Users should be able to update skills, extension state, MCP/LSP configuration, and supported settings without restarting the current Qwen Code session. The system should preserve conversation context while making runtime state changes predictable and visible.

Sub-task Breakdown

The hot-reload plan has 6 top-level sub-tasks. The current tracking issue splits sub-task 3 into 3a and 3b for implementation clarity, so the execution checklist contains 7 entries.

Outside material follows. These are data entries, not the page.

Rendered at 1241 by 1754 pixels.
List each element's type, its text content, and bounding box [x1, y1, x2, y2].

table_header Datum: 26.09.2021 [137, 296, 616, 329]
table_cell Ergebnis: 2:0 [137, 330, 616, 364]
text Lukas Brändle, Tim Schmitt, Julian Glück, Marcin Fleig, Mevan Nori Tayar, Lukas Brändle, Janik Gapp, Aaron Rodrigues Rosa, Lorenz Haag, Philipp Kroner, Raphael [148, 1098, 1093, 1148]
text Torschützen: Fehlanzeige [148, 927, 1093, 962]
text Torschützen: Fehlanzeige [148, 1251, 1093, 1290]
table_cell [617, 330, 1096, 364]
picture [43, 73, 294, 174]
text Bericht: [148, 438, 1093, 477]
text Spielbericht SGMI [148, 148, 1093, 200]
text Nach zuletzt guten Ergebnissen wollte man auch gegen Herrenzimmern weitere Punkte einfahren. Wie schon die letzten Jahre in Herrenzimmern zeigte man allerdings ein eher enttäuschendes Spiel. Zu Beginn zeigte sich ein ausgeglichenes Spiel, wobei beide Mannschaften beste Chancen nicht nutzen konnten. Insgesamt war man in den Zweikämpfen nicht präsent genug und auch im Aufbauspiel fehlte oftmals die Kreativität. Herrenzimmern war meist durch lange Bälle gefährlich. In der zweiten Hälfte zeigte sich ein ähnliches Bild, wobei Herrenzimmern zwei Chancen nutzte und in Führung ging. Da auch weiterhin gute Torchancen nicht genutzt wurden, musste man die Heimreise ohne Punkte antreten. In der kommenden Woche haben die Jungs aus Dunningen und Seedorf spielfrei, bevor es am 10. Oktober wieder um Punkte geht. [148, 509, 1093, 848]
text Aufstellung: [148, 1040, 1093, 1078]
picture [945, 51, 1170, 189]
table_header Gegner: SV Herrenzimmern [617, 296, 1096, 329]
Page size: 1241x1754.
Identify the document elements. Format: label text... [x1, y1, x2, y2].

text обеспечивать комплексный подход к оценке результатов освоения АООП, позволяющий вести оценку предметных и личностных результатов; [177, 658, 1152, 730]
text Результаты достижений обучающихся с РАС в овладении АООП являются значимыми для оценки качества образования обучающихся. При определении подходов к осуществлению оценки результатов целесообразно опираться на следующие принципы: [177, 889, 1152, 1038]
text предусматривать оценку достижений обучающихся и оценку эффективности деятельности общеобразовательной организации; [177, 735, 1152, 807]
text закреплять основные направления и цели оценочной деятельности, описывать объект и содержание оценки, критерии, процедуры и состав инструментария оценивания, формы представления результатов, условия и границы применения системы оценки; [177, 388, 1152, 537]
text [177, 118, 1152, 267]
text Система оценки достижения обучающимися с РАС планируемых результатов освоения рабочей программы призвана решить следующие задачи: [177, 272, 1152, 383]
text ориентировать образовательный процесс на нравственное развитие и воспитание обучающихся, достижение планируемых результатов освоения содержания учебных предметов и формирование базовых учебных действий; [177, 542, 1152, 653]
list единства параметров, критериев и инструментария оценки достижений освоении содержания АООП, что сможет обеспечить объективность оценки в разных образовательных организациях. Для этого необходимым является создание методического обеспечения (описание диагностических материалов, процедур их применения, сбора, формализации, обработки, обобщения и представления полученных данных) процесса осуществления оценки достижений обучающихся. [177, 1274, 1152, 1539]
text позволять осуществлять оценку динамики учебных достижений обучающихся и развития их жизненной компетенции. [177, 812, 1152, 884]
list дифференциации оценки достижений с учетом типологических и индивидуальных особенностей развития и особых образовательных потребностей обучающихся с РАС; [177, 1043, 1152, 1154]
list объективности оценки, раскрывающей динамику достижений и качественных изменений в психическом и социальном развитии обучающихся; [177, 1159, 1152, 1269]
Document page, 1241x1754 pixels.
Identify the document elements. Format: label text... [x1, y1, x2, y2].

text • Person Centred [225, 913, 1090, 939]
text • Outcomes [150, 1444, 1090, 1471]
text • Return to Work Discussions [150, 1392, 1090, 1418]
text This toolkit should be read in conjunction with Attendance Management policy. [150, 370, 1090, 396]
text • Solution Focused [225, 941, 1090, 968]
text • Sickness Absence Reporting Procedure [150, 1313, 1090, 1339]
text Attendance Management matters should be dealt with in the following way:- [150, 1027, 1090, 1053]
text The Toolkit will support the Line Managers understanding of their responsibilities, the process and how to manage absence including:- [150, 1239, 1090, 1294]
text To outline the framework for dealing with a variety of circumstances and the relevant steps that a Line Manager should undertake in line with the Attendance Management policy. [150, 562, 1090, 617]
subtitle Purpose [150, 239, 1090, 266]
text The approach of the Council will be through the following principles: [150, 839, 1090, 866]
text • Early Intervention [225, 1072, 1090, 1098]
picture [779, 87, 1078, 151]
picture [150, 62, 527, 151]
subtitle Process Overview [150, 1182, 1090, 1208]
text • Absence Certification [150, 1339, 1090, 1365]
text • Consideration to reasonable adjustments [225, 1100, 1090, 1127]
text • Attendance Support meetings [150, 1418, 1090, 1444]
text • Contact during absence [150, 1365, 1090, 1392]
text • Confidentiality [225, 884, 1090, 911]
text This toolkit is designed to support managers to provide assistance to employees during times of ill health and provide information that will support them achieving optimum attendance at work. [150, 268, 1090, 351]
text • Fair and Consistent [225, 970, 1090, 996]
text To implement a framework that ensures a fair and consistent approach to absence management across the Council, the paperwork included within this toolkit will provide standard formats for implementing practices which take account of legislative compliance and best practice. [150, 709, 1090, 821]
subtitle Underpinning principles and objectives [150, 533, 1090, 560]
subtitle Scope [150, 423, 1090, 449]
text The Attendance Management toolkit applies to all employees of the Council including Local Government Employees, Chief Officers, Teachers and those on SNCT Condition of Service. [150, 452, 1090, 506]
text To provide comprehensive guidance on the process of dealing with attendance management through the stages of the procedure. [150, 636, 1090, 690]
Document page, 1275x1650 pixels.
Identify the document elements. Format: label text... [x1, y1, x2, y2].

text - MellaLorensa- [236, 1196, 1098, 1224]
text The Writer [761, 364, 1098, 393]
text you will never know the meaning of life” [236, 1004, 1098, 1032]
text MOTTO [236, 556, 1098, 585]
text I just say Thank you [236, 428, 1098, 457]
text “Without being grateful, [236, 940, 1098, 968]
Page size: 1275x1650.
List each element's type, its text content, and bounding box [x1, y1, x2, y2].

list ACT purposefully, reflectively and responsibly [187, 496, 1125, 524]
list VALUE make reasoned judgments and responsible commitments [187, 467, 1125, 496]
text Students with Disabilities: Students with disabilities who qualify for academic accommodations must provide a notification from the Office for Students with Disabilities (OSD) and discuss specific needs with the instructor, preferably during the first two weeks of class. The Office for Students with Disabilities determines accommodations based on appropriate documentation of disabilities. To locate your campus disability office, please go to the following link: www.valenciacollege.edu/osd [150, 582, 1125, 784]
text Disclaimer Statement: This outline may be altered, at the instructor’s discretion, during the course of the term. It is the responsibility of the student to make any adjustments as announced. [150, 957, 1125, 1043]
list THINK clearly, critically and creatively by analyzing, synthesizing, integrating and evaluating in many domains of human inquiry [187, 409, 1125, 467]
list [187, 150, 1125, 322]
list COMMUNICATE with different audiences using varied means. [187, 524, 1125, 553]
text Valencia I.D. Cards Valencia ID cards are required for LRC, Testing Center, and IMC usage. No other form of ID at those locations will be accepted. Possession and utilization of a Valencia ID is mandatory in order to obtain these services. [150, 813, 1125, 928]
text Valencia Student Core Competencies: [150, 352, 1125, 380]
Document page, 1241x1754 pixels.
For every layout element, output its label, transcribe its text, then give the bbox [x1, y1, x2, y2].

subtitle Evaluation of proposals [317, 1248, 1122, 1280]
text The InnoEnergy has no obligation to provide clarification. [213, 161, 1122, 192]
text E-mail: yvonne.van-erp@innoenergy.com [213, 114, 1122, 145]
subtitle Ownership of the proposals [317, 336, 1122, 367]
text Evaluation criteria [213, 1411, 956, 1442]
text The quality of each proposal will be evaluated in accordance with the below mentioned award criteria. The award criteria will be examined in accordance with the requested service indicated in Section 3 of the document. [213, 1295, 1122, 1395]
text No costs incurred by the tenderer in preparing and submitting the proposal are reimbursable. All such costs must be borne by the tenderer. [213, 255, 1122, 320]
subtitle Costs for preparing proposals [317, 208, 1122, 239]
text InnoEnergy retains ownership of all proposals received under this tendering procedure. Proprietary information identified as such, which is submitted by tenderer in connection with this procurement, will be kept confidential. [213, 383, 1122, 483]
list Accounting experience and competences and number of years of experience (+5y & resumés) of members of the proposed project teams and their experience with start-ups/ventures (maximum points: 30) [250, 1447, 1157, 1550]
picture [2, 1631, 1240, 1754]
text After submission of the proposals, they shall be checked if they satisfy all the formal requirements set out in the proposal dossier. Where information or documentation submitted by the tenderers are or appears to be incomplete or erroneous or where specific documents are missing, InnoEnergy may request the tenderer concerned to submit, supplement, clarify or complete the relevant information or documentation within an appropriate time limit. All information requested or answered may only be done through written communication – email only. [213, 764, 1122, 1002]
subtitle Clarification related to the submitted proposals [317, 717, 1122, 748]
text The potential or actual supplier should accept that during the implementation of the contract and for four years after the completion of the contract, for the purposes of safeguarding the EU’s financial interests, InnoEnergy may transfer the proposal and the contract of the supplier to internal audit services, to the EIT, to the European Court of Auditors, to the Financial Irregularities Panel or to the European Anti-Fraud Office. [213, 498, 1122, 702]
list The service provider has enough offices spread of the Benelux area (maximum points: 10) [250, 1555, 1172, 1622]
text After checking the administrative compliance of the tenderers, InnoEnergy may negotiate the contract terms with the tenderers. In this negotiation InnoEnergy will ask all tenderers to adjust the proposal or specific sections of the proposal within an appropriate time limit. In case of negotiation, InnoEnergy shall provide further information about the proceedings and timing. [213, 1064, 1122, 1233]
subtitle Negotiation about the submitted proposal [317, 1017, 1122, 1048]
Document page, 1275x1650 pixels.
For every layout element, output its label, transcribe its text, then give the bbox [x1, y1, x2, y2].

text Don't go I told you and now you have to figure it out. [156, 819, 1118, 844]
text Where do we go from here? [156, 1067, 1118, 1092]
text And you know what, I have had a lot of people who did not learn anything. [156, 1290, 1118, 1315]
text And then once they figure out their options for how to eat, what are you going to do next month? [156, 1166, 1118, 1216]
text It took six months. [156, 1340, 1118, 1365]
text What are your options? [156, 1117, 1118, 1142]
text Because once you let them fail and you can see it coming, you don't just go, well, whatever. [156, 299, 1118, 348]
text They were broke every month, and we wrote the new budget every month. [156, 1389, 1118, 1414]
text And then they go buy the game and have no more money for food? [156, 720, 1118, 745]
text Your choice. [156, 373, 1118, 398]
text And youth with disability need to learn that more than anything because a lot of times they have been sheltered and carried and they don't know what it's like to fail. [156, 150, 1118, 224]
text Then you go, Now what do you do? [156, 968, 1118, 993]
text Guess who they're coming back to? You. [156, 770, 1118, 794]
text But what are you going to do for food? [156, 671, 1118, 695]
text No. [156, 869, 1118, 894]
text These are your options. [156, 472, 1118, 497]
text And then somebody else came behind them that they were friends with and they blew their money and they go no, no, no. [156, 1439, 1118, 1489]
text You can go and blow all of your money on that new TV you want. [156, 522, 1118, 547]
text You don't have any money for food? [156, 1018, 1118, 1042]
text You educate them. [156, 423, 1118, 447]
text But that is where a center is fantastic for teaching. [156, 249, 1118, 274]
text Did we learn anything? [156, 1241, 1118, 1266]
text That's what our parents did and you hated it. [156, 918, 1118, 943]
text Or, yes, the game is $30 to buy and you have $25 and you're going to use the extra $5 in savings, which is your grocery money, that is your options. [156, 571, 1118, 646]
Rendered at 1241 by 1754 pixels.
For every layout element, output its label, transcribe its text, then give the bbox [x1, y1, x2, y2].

TaskScopeStatusDesign document
1Settings file change detectionDone in #4933settings-change-detection.md
2Skill hot-reload improvementsDone via #2415 and #3923Not in this directory
3aMCP server runtime re-initializationIn progress via #5561mcp-runtime-reinitialization.md
3bLSP server runtime re-initializationIn progresslsp-runtime-reinitialization.md
4Unified refresh/cache orchestrationNot startedPending
5User-facing /reload slash commandNot startedPending
6needsRefresh app-state/UI notificationNot startedPending

Document Mapping

  • settings-change-detection.md corresponds to sub-task 1: Settings file change detection. It provides the watcher infrastructure: detect supported settings.json changes, reload settings from disk, and notify listeners. It intentionally does not push updated values into Config snapshots or restart runtime subsystems.
  • mcp-runtime-reinitialization.md corresponds to sub-task 3a: MCP server runtime re-initialization. It consumes settings change events, updates the runtime MCP configuration, and incrementally reconciles live MCP connections. The original issue grouped MCP and LSP under top-level sub-task 3; this document covers the MCP half only.
  • lsp-runtime-reinitialization.md corresponds to sub-task 3b: LSP server runtime re-initialization. It watches workspace .lsp.json changes, reuses the existing native LSP client, and incrementally reconciles live LSP servers.

Implementation Order

  1. Keep sub-task 1 as the foundation: settings changes are detected and dispatched, but consumers decide what to refresh.
  2. Complete sub-task 3a so MCP server additions, removals, and configuration edits can take effect at runtime.
  3. Add sub-task 3b for LSP runtime re-initialization using the same principle: update runtime configuration, stop affected servers, and restart only what changed.
  4. Introduce sub-task 4 as the shared orchestration layer for cache and runtime refreshes across skills, commands, prompts, extensions, MCP, and LSP.
  5. Add sub-task 5 as the manual user entry point: /reload should call the unified orchestration path and report what changed.
  6. Add sub-task 6 for background-change UX: set needsRefresh when a detected change cannot or should not be fully applied automatically, then prompt the user to run /reload.

Design Principle

Keep each layer narrow:

  • file watching detects and reports settings changes;
  • subsystem reinitialization updates only the affected runtime state;
  • unified orchestration sequences existing refresh operations;
  • UI commands and notifications expose the behavior without duplicating reload logic.